This session explores how organizations can evolve threat modeling into a continuous, architecture-driven practice that keeps pace with modern cloud and AI environments. We’ll walk through practical approaches to modeling cloud-native systems, incorporating AI-specific risks, and applying frameworks like MAESTRO to assess agentic behaviors and emerging attack paths.
Attendees will gain a pragmatic view of how to integrate threat modeling into DevSecOps workflows, improve consistency and traceability in security decisions, and better align architecture, risk, and compliance in complex, multi-cloud environments.
Speaker: Daniela Lulli
Title: Robots vs Robots – Securing AI Throughout the Data Lifecycle
Summary of Presentation:
As AI systems, copilots, and autonomous workflows proliferate, defenders must secure not only the data that fuels them—but the AI behaviors, access paths, and automation they introduce. Robots vs. Robots explores how organizations can protect AI systems end‑to‑end by controlling data exposure, governing AI access, and using automation to stay ahead of adversaries.
Speaker: Sif Baksh
Title: Automating the Cloud Controls Matrix: From Deterministic Audits to AI Agents
Modernizing GRC by evolving static risk workflows into intelligent AI agents that map security alerts directly to CSA standards
Summary of Presentation:
Despite the rise of AI, "manual work remains stubbornly high" for security teams. This session demonstrates how to bridge the gap between CSA Cloud Auditing (CCAK) and practical automation by building a three-stage GRC pipeline in Tines:
The Foundation (Deterministic): We begin by ingesting raw cloud alerts and creating a standardized "Risk Register using Tines Records", ensuring every violation is captured without manual entry.
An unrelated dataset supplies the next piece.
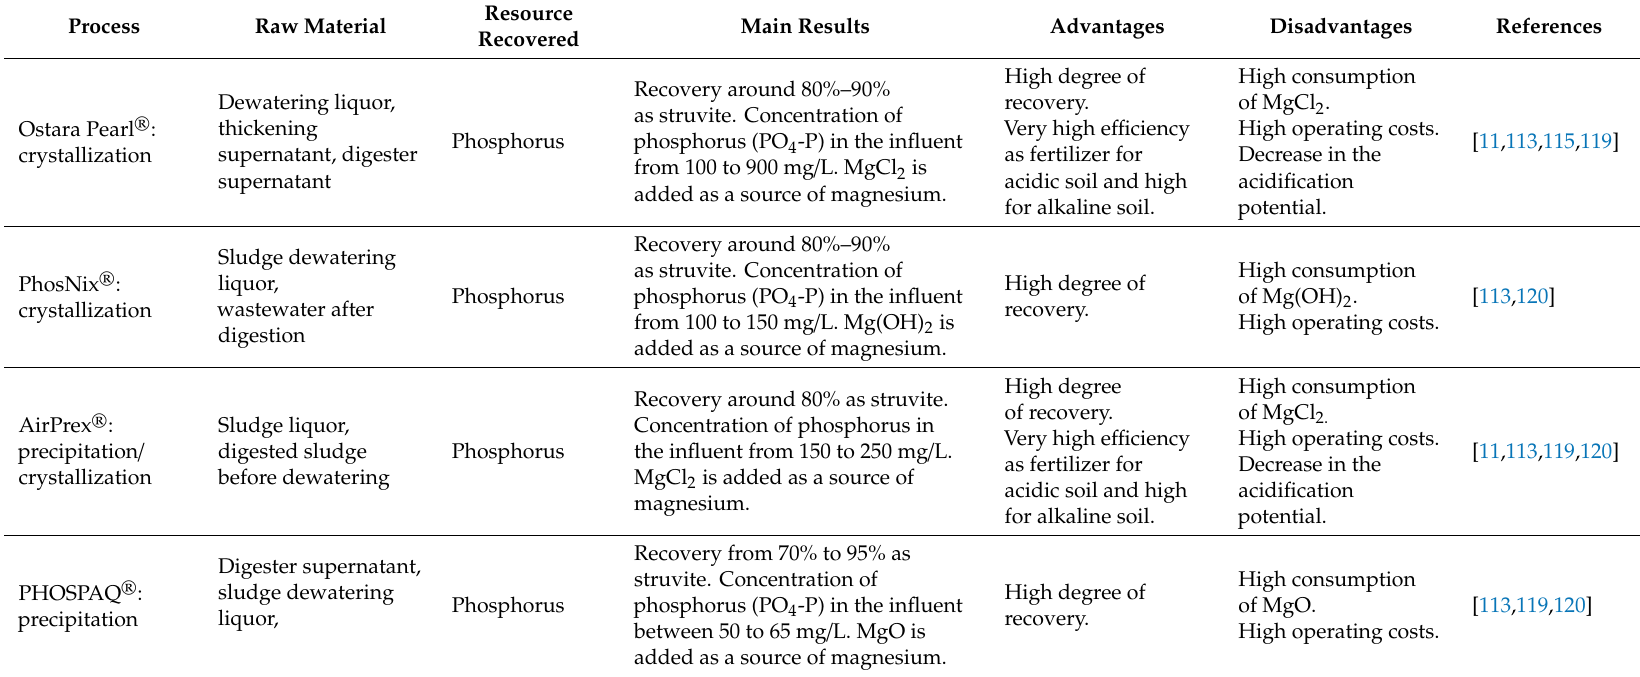
Table 4. Process employed for nutrient recovery from di ff erent wastewater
The Intelligence (AI Agent): We upgrade the workflow with an AI Agent action. Because "Agents shouldn’t be a black box", we explicitly instruct it to map alerts to the Cloud Controls Matrix’s "197 control objectives" and recommend remediation.
The Interaction (AI Chatbot): We conclude by deploying an "AI interaction layer". This allows auditors to query their compliance data using natural language (e.g., "Show me all GDPR risks"), effectively "unlocking AI’s full value" for the audit process
Speaker: Jacob Graves
Title: Securing AI Use in the Cloud: Practical Guardrails for Enterprises
Summary of Presentation:
Enterprises are rapidly adopting AI across browsers, code assistants, and internal apps—but with that adoption comes new risks: shadow AI, data leakage, prompt injection, unsafe responses, and governance gaps. This session shares a practitioner’s view on how to put actionable guardrails in place across three core areas: employee use of AI tools, developers using AI code assistants, and homegrown AI applications. We’ll walk through real-world patterns for visibility and control (e.g., detection of unsanctioned AI tools, policy-based redaction and enforcement, content moderation), and discuss emerging challenges with agentic AI and MCP frameworks—plus how dynamic risk scoring and gateway patterns can help mitigate them in cloud environments.
Key Takeaways:
A simple framework to assess and prioritize AI security risks across employees, developers, and internal apps.
Pragmatic controls you can deploy now: observability for shadow AI, automatic data redaction, policy enforcement, and content safeguards.
How to approach agentic AI and MCP risk: what to monitor, how to score risk, and where to enforce controls (endpoint, proxy, or app layer).
Implementation patterns that balance developer velocity and user experience with enterprise-grade governance.